定年退職を機に新たな土地に引っ越し、そこで購入した中古物件の壁を取り払って光と風が通り抜ける広々としたリビングをつくったり、
家族向けの部屋をひとり暮らしにあった間取りや機能に刷新したりすることで、
そこで暮らす人に向けて新たな価値を提供することができます。
刷新によって新たな価値の創出やこれから住む人のライフスタイルにあった暮らしの創出、
といったプラスαの様々なものを生み出すことができます。
リフォームはマイナスから0にすること、リノベーションは0から1にも100にもすることと考えてもらうと分かりやすいのではないでしょうか。
自分好みのリノベーションを実現する方法
自分好みのリノベーションを実現する方法ためには以下のことに注意しましょう。
自分好みのリノベーションを実現する方法
・イメージ写真を集める
・細かいところまで要望を出す
・工事金額でやる範囲を判断する
・こだわりとあきらめが必要
・設計事務所に手伝ってもらう
イメージ写真を集める
自分好みのリノベーションを実現するためには、イメージ写真を集めることが必要です。
イメージ写真を集めることで自分の好みやリノベーションの傾向がわかるからです。
イメージ写真を集める際はPinterest(ピンタレスト)やRoomClip(ルームクリップ)がおすすめです。
イメージ写真を選ぶときはリノベーションしたい部分にあったイメージ写真を選びましょう。
鉄骨造やRC造のイメージ写真を選び、木造だと構造的に実現不可能な場合があるからです。
鉄骨造やRC造のイメージ写真を選ぶとなんでいけないの?
梁のスパンがとんでいる大空間だったり、木造では接合の難しい片持ち梁などで持たせている場合があるからです。
また、レトロなイメージ写真を選んでしまうと現在では生産されていない素材を探すのに苦労することもあります。
どこの部分に着目してリノベーションで実現するのかを考えながらイメージ写真を選びましょう。
細かいところまで要望を出す
自分好みのリノベーションを実現するためには、細かいところまで要望を出すことが必要です。
工務店などにお願いするときにイメージだけ伝えてお任せでお願いすると、自分の生活スタイルに合ったリノベーションをすることができないからです。
細かいところまでの要望とは例えば、
洗濯物を干して畳んで収納するまでの家事動線をリノベーションする場合、
家事の手順や1日の洗濯物のサイズや大きさ、量なども具体的に伝えることが必要です。
設計ではそれにあった干すスペースや畳むスペースの位置関係や大きさ、収納のサイズなどを決めるからです。
家事は得意でないの伝えるのは恥ずかしいんだけど…
自分のいつもの家事の様子を伝えるのは恥ずかしいかもしれませんが、
それを恥ずかしがっていると自分に合ったリノベーションは実現するのが難しくなります。
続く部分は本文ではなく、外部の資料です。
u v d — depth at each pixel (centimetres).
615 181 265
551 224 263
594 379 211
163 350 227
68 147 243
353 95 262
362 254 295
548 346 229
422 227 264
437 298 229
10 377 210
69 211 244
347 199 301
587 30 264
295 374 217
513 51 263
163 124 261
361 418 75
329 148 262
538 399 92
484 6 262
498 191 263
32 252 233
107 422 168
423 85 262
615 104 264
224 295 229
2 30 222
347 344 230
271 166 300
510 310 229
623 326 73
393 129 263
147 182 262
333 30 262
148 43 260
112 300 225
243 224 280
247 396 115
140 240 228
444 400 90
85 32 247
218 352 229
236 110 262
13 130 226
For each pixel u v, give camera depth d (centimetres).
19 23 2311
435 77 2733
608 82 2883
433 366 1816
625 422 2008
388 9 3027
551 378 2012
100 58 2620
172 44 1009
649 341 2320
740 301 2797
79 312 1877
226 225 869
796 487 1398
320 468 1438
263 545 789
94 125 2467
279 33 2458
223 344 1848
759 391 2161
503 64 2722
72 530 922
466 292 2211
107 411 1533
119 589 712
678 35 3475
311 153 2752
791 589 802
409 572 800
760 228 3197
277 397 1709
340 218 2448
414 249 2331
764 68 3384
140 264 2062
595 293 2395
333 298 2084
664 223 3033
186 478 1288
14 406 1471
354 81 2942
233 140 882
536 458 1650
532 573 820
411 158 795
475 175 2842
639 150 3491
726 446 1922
リノベーションでは自分の生活スタイルに合わせて刷新する(作り変える)ことがとても重要です。
恥ずかしいという気持ちは捨てて、まずは自分の生活スタイルを理解してもらうように細かいところまで要望を出してみましょう。
工事金額でやる範囲を判断する
自分好みのリノベーションを実現するためには、工事金額でやる範囲を判断することが必要です。
リノベーションは通常のリフォームよりも工事金額が高くなる場合が多いです。
構造から変更しないと実現できないリノベーションもあるからです。
構造の変更にはしっかりと耐震性を確保するための耐震補強や確認申請などの費用が別途かかってきます。
工事金額をしっかりと出してもらい、どこまでやるのかを判断しましょう。
工事金額が予算オーバーしたらどうするの?
工事金額で大きい金額の工事を取りやめることが必要です。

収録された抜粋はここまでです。